In the past, I've memorialized the Dreamcast day by pulling the ol' girl out of the closet, firing her up, and cycling through a few of my favorite games from the period. Now, though, unless I go crazy and buy a Japanese system and some games, that's not an option. Instead, I've got a copy of Jet Set Radio on my PlayStation 3's hard drive to jump into and try to finish soon. Or I could also go real wild and get the HD remaster of Soul Calibur that came out a year or so ago (though to be honest I'm waiting for this fall's remaster of Soul Calibur II, which I find to be the best of the series by a hair, and no, not because of Link). Jet Set Radio is a game well ahead of its time thanks to the style and soundtrack -- both of which paper over the thin and repetitive gameplay. It's unfortunate that Sega hardly knew how to make a single-player game of any length, instead focusing on games with fun gameplay loops and using score trials as the way to drain replay value out of the game, because the style of Jet Set Radio begs for a better implementation. As much as I love its successor, Jet Set Radio Future, that game has its own problems.
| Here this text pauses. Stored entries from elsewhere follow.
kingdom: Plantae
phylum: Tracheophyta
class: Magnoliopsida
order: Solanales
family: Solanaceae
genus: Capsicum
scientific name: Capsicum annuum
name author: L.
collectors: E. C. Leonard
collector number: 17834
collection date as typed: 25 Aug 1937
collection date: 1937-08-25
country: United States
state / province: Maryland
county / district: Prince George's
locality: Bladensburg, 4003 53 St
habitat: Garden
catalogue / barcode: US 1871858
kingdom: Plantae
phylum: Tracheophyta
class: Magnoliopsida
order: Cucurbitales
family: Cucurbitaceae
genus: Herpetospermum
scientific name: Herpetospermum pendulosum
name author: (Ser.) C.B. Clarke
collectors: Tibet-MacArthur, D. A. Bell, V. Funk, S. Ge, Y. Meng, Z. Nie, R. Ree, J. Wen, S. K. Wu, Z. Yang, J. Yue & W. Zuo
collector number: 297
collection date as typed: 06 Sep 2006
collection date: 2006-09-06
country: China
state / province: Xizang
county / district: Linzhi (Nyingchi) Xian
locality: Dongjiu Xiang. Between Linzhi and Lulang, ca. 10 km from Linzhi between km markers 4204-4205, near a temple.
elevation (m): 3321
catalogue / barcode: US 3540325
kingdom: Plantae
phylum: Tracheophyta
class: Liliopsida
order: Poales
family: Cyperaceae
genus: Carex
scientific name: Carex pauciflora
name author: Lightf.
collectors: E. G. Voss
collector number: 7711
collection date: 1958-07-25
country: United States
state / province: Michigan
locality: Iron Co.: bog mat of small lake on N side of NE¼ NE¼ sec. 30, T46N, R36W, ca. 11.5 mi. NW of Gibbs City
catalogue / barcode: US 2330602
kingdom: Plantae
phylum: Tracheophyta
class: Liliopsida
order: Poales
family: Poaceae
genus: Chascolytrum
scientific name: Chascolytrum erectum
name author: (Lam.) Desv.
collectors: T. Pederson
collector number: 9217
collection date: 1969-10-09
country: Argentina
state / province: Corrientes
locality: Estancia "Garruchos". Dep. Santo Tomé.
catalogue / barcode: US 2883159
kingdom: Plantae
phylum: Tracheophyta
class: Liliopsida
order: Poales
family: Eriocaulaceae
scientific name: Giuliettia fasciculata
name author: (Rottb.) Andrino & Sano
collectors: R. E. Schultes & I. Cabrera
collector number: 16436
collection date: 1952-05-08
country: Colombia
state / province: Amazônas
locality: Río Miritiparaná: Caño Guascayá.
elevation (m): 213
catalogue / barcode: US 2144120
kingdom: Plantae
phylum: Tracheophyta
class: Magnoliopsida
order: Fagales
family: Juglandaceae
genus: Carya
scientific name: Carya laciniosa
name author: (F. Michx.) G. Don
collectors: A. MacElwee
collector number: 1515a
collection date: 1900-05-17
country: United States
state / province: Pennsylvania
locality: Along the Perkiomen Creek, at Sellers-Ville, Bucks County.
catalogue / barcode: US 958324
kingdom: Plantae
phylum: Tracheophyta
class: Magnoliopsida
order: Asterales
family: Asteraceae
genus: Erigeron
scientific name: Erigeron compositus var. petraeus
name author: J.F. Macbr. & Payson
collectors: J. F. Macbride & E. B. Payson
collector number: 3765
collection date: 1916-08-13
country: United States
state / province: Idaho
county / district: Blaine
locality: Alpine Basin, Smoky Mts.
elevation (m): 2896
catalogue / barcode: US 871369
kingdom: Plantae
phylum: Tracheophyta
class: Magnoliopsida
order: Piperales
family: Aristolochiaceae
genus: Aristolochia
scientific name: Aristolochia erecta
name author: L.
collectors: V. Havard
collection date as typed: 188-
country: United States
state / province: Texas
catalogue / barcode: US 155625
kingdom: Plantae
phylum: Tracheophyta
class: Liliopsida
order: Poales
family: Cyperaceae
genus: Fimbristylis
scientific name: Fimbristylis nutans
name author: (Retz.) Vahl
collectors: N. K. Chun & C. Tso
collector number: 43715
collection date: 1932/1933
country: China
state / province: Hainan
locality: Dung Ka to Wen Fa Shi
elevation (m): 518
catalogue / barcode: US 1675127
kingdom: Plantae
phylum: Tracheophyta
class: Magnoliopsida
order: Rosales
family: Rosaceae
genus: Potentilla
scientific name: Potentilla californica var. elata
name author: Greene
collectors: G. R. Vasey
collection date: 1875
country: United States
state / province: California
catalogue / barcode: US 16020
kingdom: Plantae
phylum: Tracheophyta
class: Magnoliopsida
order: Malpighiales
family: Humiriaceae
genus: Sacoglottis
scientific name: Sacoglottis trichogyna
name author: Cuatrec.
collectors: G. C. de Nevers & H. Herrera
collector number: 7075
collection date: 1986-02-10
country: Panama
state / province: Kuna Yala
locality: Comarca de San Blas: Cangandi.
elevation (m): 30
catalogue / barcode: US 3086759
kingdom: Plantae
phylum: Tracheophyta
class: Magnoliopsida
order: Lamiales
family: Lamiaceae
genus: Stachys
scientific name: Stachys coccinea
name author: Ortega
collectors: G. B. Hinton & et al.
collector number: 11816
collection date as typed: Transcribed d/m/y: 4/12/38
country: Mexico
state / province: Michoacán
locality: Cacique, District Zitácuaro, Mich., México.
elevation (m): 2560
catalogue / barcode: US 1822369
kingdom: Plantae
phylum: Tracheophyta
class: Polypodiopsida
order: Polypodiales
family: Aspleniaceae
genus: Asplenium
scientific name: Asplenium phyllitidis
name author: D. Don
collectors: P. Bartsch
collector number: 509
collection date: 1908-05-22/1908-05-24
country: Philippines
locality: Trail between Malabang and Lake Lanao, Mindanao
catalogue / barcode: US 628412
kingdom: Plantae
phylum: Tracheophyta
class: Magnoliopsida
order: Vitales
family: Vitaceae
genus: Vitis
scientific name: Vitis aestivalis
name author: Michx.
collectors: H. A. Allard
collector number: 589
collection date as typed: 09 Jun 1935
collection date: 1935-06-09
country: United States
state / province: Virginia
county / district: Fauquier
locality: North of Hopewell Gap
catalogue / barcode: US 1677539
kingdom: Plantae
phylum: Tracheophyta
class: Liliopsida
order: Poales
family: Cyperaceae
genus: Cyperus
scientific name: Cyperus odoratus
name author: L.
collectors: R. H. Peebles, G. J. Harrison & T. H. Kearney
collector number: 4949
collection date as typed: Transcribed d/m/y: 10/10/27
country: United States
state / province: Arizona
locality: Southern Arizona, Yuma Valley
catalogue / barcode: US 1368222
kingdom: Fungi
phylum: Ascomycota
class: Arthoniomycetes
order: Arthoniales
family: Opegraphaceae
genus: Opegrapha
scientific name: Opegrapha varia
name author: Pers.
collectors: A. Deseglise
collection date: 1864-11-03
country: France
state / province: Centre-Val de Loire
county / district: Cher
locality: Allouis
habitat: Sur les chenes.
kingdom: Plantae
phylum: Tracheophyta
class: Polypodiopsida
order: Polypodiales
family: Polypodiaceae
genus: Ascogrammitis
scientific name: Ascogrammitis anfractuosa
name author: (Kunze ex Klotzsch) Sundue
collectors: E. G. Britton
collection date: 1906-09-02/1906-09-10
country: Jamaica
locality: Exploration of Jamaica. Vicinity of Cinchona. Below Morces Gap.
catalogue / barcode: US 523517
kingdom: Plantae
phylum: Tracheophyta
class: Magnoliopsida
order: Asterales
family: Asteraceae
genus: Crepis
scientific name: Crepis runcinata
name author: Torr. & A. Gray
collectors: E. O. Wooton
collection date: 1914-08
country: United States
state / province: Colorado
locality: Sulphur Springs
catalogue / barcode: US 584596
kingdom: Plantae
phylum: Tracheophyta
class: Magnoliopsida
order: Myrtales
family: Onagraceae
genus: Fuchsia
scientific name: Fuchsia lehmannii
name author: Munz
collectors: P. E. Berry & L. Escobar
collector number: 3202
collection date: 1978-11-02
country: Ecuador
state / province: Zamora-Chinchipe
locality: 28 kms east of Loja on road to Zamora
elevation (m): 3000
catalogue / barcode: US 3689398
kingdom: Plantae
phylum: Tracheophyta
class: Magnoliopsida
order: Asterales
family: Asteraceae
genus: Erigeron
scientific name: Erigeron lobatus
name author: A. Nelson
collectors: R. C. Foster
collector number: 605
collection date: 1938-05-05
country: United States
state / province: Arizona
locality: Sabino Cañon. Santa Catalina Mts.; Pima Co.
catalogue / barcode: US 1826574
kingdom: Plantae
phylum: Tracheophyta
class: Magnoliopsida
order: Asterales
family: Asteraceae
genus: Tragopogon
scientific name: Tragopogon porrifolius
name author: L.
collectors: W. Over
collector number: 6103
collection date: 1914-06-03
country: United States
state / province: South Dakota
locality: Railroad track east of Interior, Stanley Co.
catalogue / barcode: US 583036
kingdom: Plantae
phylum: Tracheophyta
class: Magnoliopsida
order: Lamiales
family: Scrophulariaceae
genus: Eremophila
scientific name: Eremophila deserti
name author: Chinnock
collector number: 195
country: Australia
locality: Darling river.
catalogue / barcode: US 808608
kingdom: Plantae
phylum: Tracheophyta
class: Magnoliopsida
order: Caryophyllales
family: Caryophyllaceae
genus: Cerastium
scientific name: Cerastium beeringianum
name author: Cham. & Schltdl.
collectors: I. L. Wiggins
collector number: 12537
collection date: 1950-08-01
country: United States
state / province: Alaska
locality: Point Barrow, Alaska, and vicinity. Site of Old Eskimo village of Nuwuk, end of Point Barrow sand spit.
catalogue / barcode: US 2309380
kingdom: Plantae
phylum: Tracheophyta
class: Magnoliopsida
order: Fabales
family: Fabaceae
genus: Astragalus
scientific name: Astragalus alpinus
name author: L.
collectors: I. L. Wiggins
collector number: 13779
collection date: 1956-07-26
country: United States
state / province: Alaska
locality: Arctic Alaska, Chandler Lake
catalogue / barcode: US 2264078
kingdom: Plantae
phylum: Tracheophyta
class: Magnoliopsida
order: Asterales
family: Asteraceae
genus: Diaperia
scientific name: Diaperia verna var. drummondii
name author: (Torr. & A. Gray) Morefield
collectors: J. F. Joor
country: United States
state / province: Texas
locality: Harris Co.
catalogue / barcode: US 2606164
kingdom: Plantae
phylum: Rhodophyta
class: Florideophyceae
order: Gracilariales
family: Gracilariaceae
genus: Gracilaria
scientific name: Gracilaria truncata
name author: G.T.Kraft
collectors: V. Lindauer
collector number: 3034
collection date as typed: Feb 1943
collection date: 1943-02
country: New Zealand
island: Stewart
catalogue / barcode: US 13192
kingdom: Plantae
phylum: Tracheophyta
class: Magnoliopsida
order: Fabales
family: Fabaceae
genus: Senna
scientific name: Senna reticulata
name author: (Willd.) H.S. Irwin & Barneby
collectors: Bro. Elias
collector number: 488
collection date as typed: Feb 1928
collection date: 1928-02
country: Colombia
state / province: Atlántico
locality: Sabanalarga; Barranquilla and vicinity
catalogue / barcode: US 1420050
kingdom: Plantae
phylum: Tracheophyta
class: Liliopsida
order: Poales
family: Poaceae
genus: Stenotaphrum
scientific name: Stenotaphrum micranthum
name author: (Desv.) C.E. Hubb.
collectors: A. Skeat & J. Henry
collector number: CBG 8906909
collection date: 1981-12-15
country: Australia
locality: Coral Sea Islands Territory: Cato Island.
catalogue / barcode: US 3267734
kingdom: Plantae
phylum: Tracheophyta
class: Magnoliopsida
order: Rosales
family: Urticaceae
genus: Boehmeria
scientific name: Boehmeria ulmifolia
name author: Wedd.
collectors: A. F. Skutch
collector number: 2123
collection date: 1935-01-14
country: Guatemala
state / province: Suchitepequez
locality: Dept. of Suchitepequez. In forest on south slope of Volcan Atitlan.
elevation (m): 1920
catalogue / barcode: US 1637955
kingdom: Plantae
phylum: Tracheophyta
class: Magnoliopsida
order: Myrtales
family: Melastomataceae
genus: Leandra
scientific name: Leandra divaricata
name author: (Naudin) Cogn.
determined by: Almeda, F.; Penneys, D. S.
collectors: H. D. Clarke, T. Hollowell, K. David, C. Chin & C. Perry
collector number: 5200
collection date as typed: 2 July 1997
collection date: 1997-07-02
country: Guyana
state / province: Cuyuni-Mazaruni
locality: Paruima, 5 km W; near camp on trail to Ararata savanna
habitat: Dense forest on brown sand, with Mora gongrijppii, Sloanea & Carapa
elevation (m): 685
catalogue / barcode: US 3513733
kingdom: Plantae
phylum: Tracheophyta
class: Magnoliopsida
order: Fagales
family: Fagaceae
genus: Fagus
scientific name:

I guess that encapsulates the Dreamcast perfectly well: Promise, untapped ability, ahead of its time, but not able to take advantage of strengths and avoid weaknesses. I'm glad the memories live on, and I'm happy to take a trip down memory lane, and it's clear that the current systems owe a debt to Sega's swan-song...but it's hard to live in the past when our systems now provide so much.



So Saints Row IV happened. I want to write about its superiority over the third installment, but that would be untrue. What once was a GTA-clone that took itself seriously has cock-punched through the genre's stereotypes. Now we're presented with alien invasions and superpowers ripped from The Matrix.

Saints Row 2 had the septic avenger feces-tossing minigame and Saints Row 3 had a high-speed race against the clock set to Bonnie Tyler's "Holding Out for a Hero" -- oh, and don't forget about the dildo bat. Volition must have had a great time pitching these games, and as a result never asked the player to take anything seriously. That's the problem.

While toilet humor is kind of my jam, a fourth trip to the well isn't favorable to the franchise. Saints Row IV is the series' weakest sequel. By committing to a path of neon-covered insanity and internal one-upsmanship the developers are diminishing players' overall experience.

Honestly? Saints Row IV isn't even that fun.

The callbacks to previous games are useless when the references never mattered in the first place, and characters who have only been as good as their last catchphrase or in-car karaoke performance are supposed to suddenly matter during flashbacks. Zinyak, the game's alien overlord who subjugates humanity to a totalitarian virtual reality, is a pastiche of all terribly cliched sci-fi villains but still isn't greater than the sum of his parts. Which is fine: if Zinyak's crusade isn't our motivation to keep playing then there had better be some memorable missions and ridiculous gameplay. I'm over 12 hours into the game and I'm still waiting for something that makes me laugh like Saints Row 3. The closest I've come is another singalong in the car with Pierce, because nothing makes me smile like Biz Markie's "Just a Friend" being sung by a tone-deaf thug and a cockney sociopath.

I'm disappointed by Saints Row IV. Volition was unable to vault the extremely high bar they set with number three. Although Grand Theft Auto's influence is all but gone from Saints Row, I want to point out that Rockstar's incessant focus on narrative, character and coherent gameplay trumps the alluring silliness of Saints Row.